Task to complete: Return the listing below exactly, with the pictures dropped.

Provided records:
_____

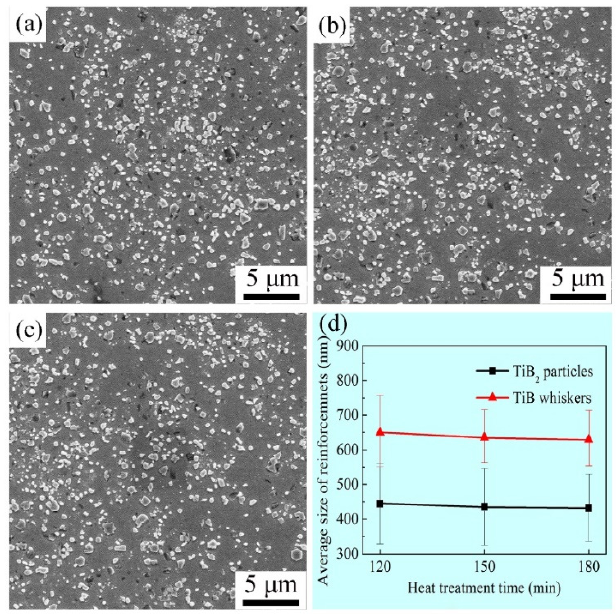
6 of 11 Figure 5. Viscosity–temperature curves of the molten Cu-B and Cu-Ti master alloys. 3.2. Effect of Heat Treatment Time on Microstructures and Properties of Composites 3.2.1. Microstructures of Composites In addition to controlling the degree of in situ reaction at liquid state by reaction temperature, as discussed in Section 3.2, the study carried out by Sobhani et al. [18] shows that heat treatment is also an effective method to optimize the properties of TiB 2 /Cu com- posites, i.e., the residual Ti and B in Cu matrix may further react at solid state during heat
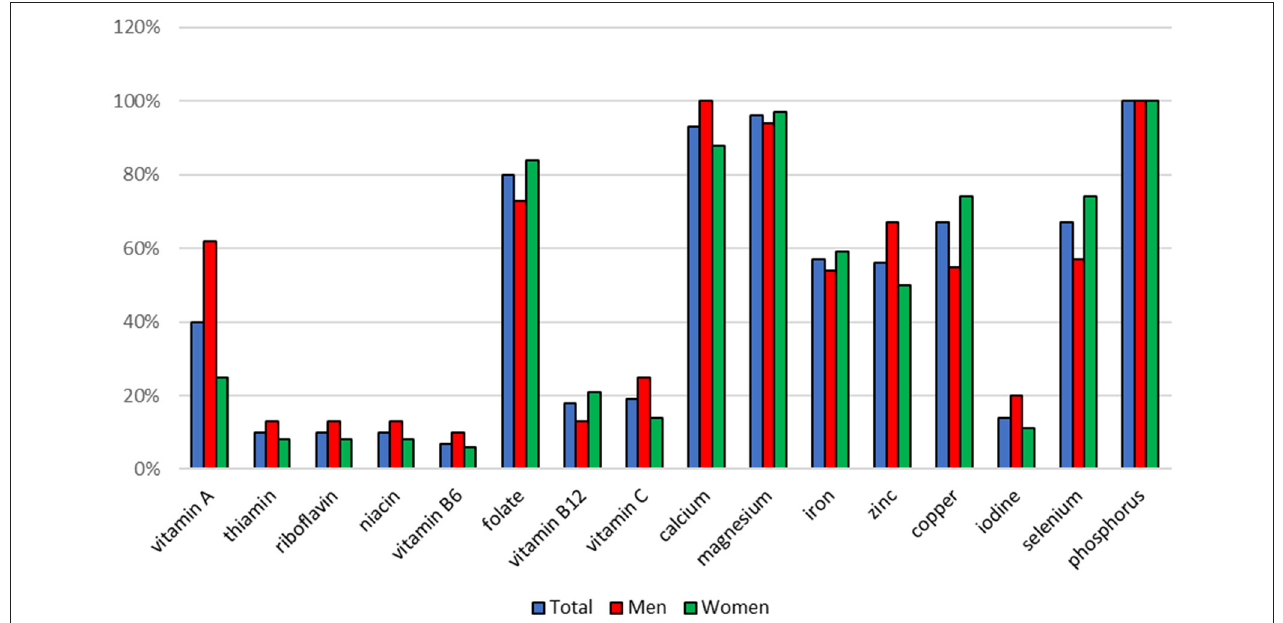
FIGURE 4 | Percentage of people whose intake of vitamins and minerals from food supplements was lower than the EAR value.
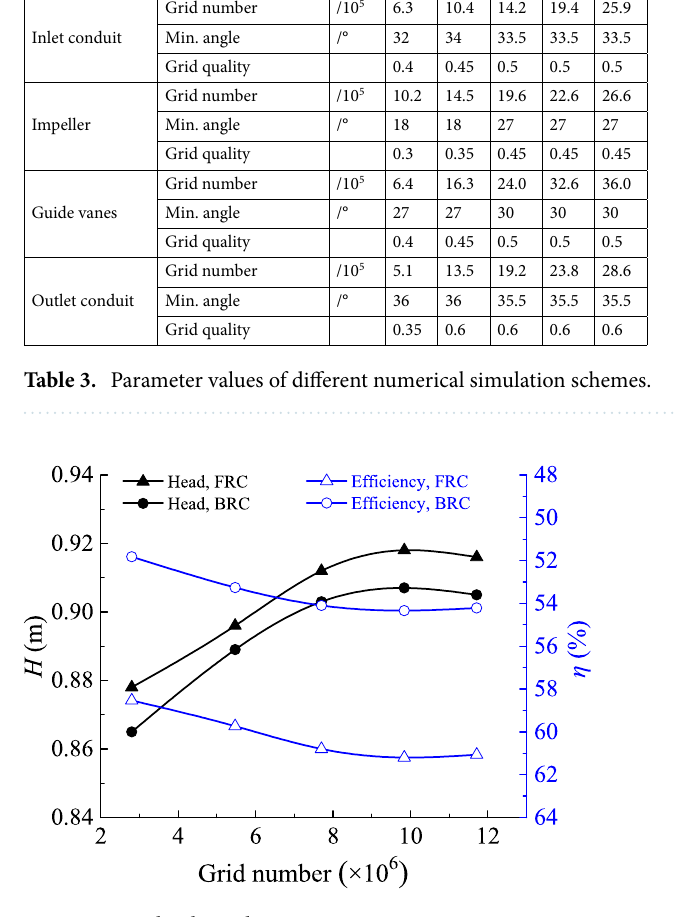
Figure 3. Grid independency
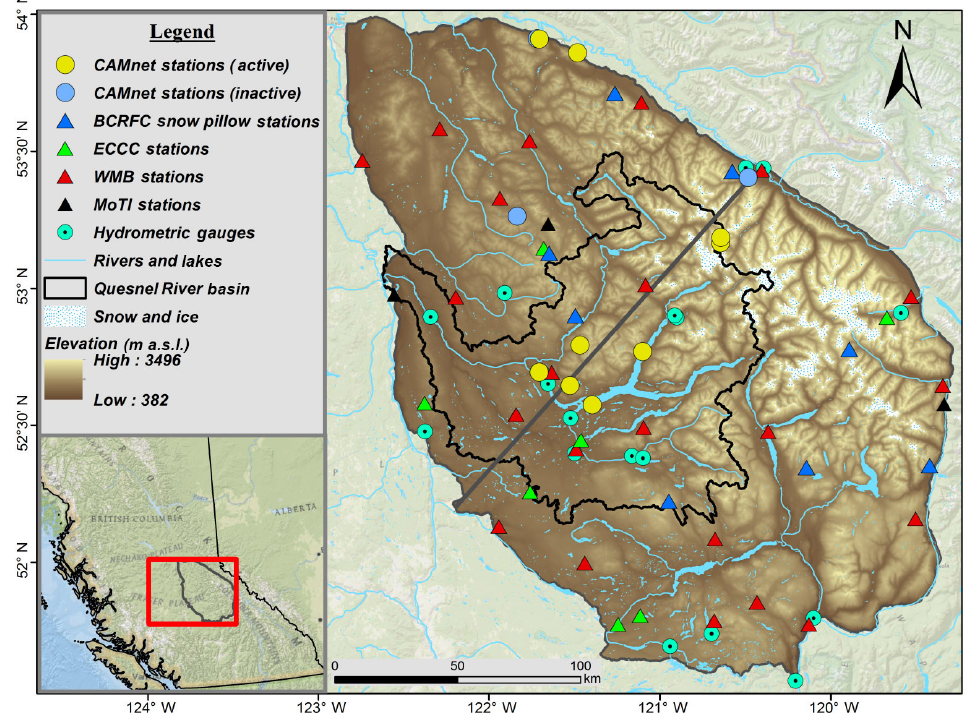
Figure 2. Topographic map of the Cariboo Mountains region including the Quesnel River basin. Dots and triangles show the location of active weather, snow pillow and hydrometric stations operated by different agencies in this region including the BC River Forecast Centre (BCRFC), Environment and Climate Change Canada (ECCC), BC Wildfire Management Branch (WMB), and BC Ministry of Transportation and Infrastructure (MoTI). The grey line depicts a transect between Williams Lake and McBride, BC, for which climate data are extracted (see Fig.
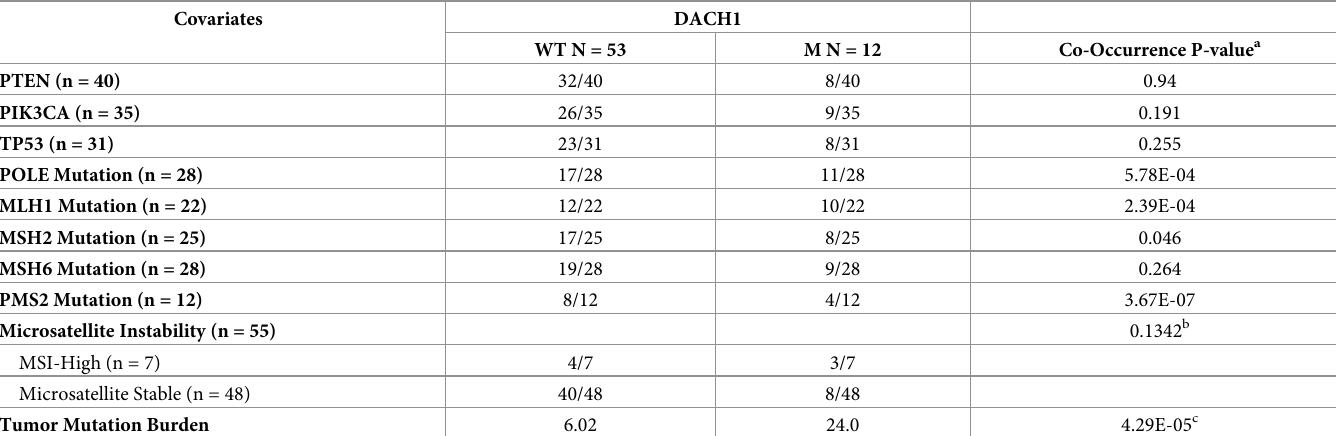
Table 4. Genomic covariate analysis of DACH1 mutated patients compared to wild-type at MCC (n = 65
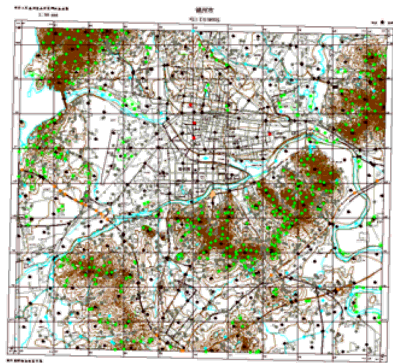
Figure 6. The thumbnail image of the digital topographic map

_____

Result for this exercise:
6 of 11 Figure 5. Viscosity–temperature curves of the molten Cu-B and Cu-Ti master alloys. 3.2. Effect of Heat Treatment Time on Microstructures and Properties of Composites 3.2.1. Microstructures of Composites In addition to controlling the degree of in situ reaction at liquid state by reaction temperature, as discussed in Section 3.2, the study carried out by Sobhani et al. [18] shows that heat treatment is also an effective method to optimize the properties of TiB 2 /Cu com- posites, i.e., the residual Ti and B in Cu matrix may further react at solid state during heat
FIGURE 4 | Percentage of people whose intake of vitamins and minerals from food supplements was lower than the EAR value.
Figure 3. Grid independency
Figure 2. Topographic map of the Cariboo Mountains region including the Quesnel River basin. Dots and triangles show the location of active weather, snow pillow and hydrometric stations operated by different agencies in this region including the BC River Forecast Centre (BCRFC), Environment and Climate Change Canada (ECCC), BC Wildfire Management Branch (WMB), and BC Ministry of Transportation and Infrastructure (MoTI). The grey line depicts a transect between Williams Lake and McBride, BC, for which climate data are extracted (see Fig.
Table 4. Genomic covariate analysis of DACH1 mutated patients compared to wild-type at MCC (n = 65
Figure 6. The thumbnail image of the digital topographic map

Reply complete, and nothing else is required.